When you set up a blog or forum on a separate server, you still want to have it linked from the main site, typically using subdomains like forums.sitename.com or blog.sitename.com. The problem with this approach for SEO purposes is that search engines regularly treat each subdomain as a separate site when counting incoming links. The incoming link juice is therefore split among the domains. Google makes an exception only when displaying search results.

The single domain will benefit from higher rankings if links to the subdomains are funneled to the main one. Luckily, there is a technique to do this — reverse proxies.

A reverse proxy is a proxy server that is installed in a server network. Typically, reverse proxy sits in front of the web server, receives all requests, does some special processing (such as caching) and forwards the requests to the actual servers. Besides main security reason (the proxy server may provide an additional layer of defense) a reverse proxy can be used to map URLs to different servers, and this feature comes in very handy for SEO.

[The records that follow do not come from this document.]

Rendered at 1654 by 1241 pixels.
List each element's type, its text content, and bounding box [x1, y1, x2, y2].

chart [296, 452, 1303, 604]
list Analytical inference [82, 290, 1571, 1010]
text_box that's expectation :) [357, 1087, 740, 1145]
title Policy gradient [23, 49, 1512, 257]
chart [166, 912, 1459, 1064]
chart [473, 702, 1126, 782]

You can use Apache’s mod_proxy for this. Here is a sample configuration

ProxyRequests Off

<Proxy *>
Order deny,allow
Allow from all
</Proxy>

ProxyPass /blog http://blog.sitename.com
ProxyPassReverse /forum http://forum.sitename.com

Instead of directing users to blog.sitename.com, you write a reverse proxy rule to send requests for sitename.com/blog to the internal server blog.sitename.com. You can do the same for forums, chat, e-commerce systems, and so on. It is completely transparent to the user (and search engines) that the website is divided among multiple servers. Note that each web server will need to be isolated completely for the security to work. If someone breaks into the blog because the software hasn’t been updated, for instance, at least he won’t get to the e-commerce system.